Reality Comes Home

Revenue, profits and home size are down, but economists believe we’re at the bottom


If a home were designed based on the results of our 2009 Market Trends Report, it would be between 2,000 and 4,000 sq. ft., would include a multipurpose family/media room, home office, great room and outdoor living space.

The home would include energy-efficient HVAC equipment, windows and appliances, a tankless water heater, and added or upgraded insulation. Chances are the clients would cut back on square footage, finish details, landscaping and technology, and even some green products when the budget became tight.
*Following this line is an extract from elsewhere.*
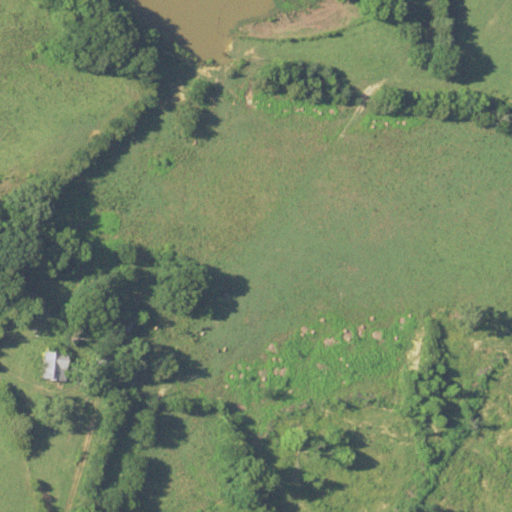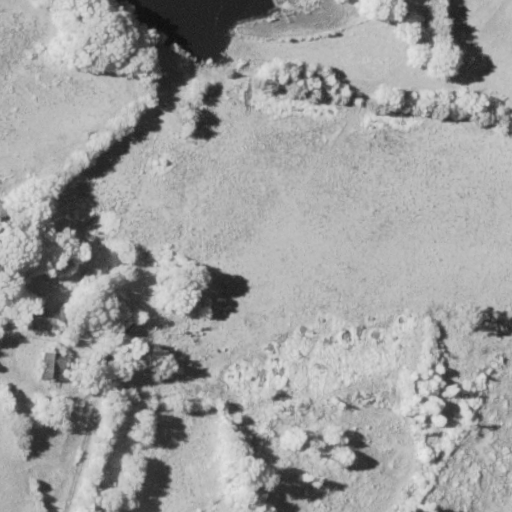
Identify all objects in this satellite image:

The influence of news media combined with input from the designer/builder would drive the green elements of the home. The clients would have more interest than in prior years in efficient products, insulation, windows, home technology and HVAC equipment. The clients themselves would be between 40 and 49 years old and most likely have trouble securing project financing.

Someone they know will refer them to their design firm, some of whom were among the nearly 800 designers and builders that responded to our annual survey in January 2009. Their responses confirm that fewer homes are being designed and built, that revenue and profits are down and most design/build firms are not hiring.
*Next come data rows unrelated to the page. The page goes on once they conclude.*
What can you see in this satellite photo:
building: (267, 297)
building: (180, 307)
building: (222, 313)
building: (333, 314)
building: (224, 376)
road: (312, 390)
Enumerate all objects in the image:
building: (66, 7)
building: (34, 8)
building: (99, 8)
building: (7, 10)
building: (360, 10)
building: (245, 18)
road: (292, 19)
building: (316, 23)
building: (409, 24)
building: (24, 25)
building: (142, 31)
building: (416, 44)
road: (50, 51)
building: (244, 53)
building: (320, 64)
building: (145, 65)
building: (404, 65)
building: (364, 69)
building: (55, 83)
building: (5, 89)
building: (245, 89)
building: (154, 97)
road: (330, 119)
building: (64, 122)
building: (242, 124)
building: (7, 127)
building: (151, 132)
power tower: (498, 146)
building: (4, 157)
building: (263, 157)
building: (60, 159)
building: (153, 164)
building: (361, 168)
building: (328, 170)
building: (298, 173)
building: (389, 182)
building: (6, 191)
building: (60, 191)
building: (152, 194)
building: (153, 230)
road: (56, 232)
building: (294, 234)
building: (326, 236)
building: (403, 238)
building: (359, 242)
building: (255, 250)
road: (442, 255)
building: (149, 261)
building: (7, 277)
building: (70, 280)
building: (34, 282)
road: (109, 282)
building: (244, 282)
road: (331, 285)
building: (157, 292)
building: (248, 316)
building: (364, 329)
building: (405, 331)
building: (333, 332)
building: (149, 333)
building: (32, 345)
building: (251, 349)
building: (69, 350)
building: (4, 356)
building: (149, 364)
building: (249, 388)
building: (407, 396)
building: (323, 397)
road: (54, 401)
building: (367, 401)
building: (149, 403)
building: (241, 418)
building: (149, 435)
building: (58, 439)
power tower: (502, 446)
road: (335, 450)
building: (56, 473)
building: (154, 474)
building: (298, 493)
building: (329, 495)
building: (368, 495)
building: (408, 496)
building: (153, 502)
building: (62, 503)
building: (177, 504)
The charts on the following pages reflect the results of our survey. Rather than review the information provided in the charts, Residential Design & Build lets the numbers speak for themselves and digs a little deeper into housing market trends with representatives of the American Institute of Architects, the National Association of Home Builders and FMI Corp.

The housing market still struggles, but recent weeks have been filled with an increasing number of positive news stories involving the economy in general, the housing market and even the banking world. Some economists, including Bernard Markstein, senior economist, NAHB, who spoke to RD&B in late March, believe the stories are indications we are at the bottom of the recession.

“We think we’re approaching the bottom for residential construction in terms of starts. In the next few months we’ll see some more down numbers, but housing should stabilize by the middle of the year. Then it’ll be a slow recovery in the second half of the year, including a slow improvement in starts,” Markstein says.

Kermit Baker, chief economist, AIA, also believes we’re at the bottom. “We feel we’re at the bottom in terms of production. We’re not likely to see a significant recovery in 2009. But once the economy begins to recover, we can begin to see a rebound in home building at the beginning of next year. We’ve already made some progress along those lines,” Baker says.

There is no doubt 2009 will be down from 2008, but Clark Ellis, principal at FMI Corp., feels there will not be another 30 percent drop in activity. “I think we’re at the bottom. It’s shallow and we’ll be here for a while. It could be a little worse this year [than 2008], but it’s not going to be a disaster. But it won’t be significantly better for a few years. It’ll also be a few years before we know what the sustainable level of production is,” Ellis says.

The stimulus effect

For custom housing market conditions to improve, entry-level market conditions must improve first. Unfortunately this means foreclosed homes must be taken off the market, which is beginning to happen in two ways. One way is the Making Home Affordable plan the Obama Administration launched in February that could halt up to nine million foreclosures by either refinancing or modifying troubled mortgages.

Another way is when bargain hunters snap up foreclosed homes for depressed values. The good side to this is inventory is moving, Markstein says, because there’s a need to clean up that inventory. “But it’s painful, because the bad side is too many appraisers are using foreclosures for comps and that doesn’t reflect reality.”